REPUBLIKA.CO.ID, TASIKMALAYA -- Presiden Direktur JNE Mohamad Feriadi tak menampik jika ada potensi perusahaannya menjadi sarana pengiriman barang terlarang. Tetapi pihak JNE berusaha mencegah terjadinya hal itu lewat peningkatan keamanan internal dan kerja sama dengan kepolisian serta Badan Narkotika Nasional (BNN).
Ia memastikan setiap barang yang dikirim melalui JNE selalu melewati proses pemeriksaan keamanan menggunakan peralatan modern. Sehingga jika ada pengirim yang berani mencoba mengirim barang terlarang seperti narkoba maka akan langsung ketahuan.
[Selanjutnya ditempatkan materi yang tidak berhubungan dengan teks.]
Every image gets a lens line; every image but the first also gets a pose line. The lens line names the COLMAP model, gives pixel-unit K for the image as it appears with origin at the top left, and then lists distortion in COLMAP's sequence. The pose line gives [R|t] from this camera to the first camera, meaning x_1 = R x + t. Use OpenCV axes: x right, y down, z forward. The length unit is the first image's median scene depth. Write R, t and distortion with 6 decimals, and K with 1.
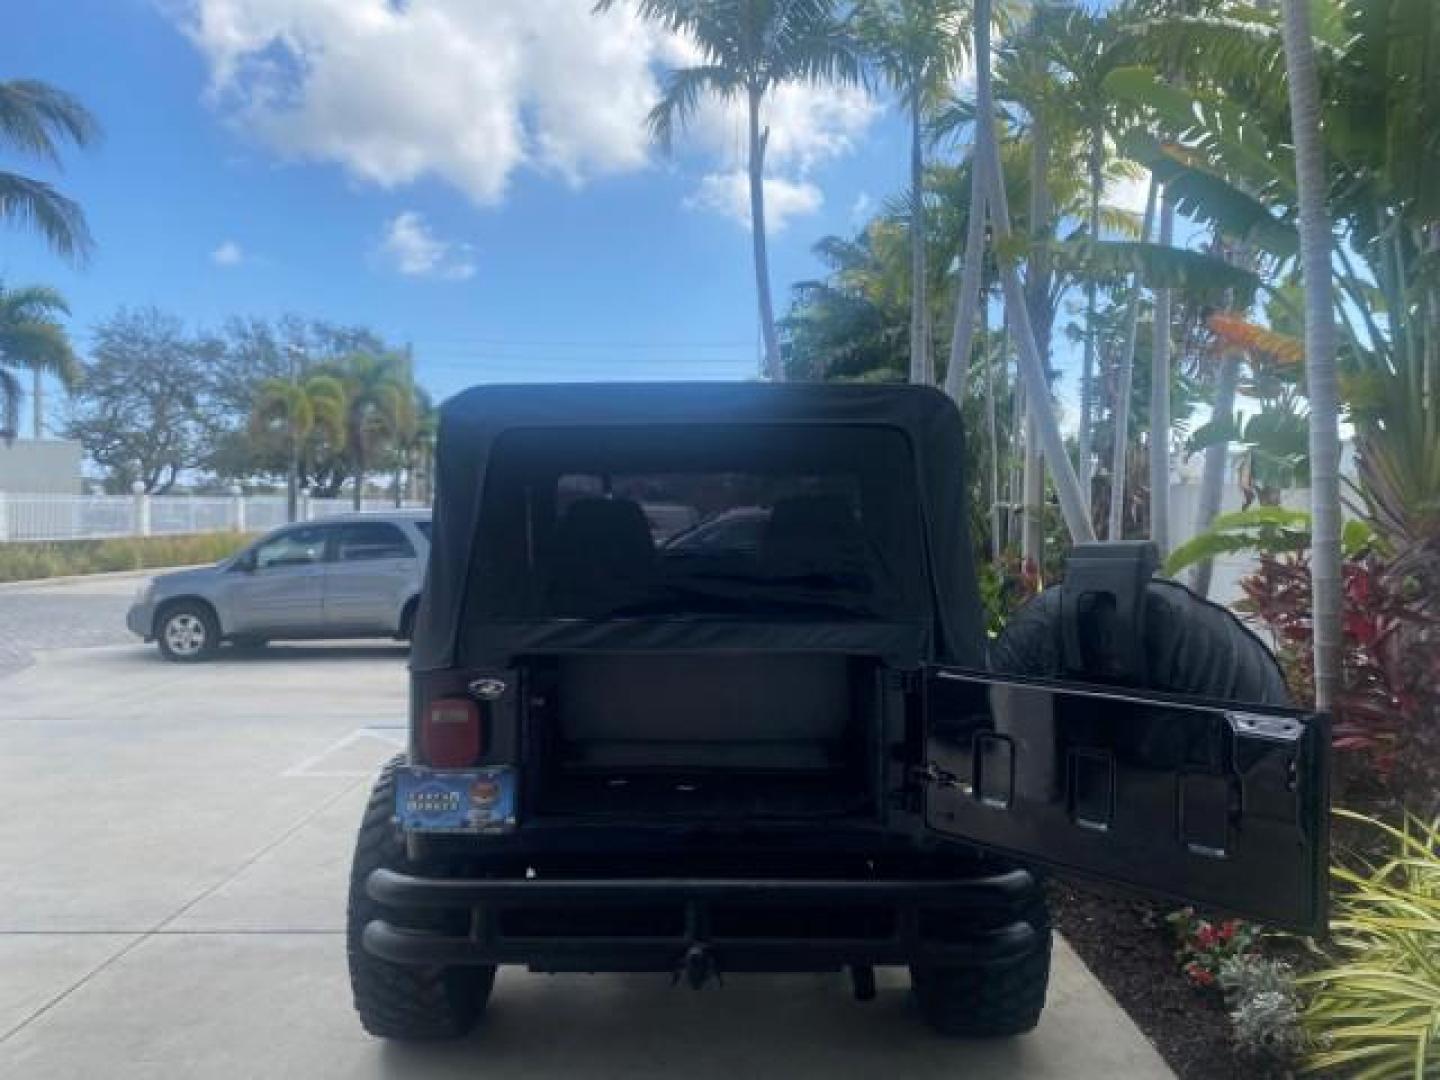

Ia mengingatkan bagi pengirim dan penerima barang semacam itu akan segera ditindak ke pihak Kepolisian. "Kami ada X-ray jadi bisa deteksi ketika customer kirim barang. Kalau ada yang coba-coba kirim maka pengirim dan penerima akan ketahuan. Sebab secara brand akan merugikan kami kalau jadi alat pengedar narkoba. Tidak ada tolerir bagi kami," katanya dalam peresmian kantor cabang utama Tasikmalaya, Kamis (26/1).
Mengenai beredarnya narkoba jenis gorila yang tengah marak, pihak JNE mengaku sudah berkoordinasi dengan BNN. Ketika beraudiensi dengan salah satu deputi BNN, JNE mengakui adanya potensi ditunggani pengirim narkoba.
Sehingga sebagai tindaklanjut, pria yang juga menjabat Ketua Asosiasi Perusahaan Jasa Ekspres Indonesia (Asperindo) ini mendorong dibuatnya payung hukum khusus penindakan barang terlarang saat pengiriman. Diharapkan, pihak penyedia jasa pengiriman akan memberlakukan pembukaan barang di tempat jika disinyalir sebagai barang terlarang.
"Antisipasinya kami ada SOP-nya boleh dibuka di pengirim, tapi nanti di asosiasi (Asperindo) juga ada payung hukum manakala ada temuan di masing-masing anggota asosiasi bisa dibuka, payung hukum ini rencananya 12 April bisa terwujud," ujarnya.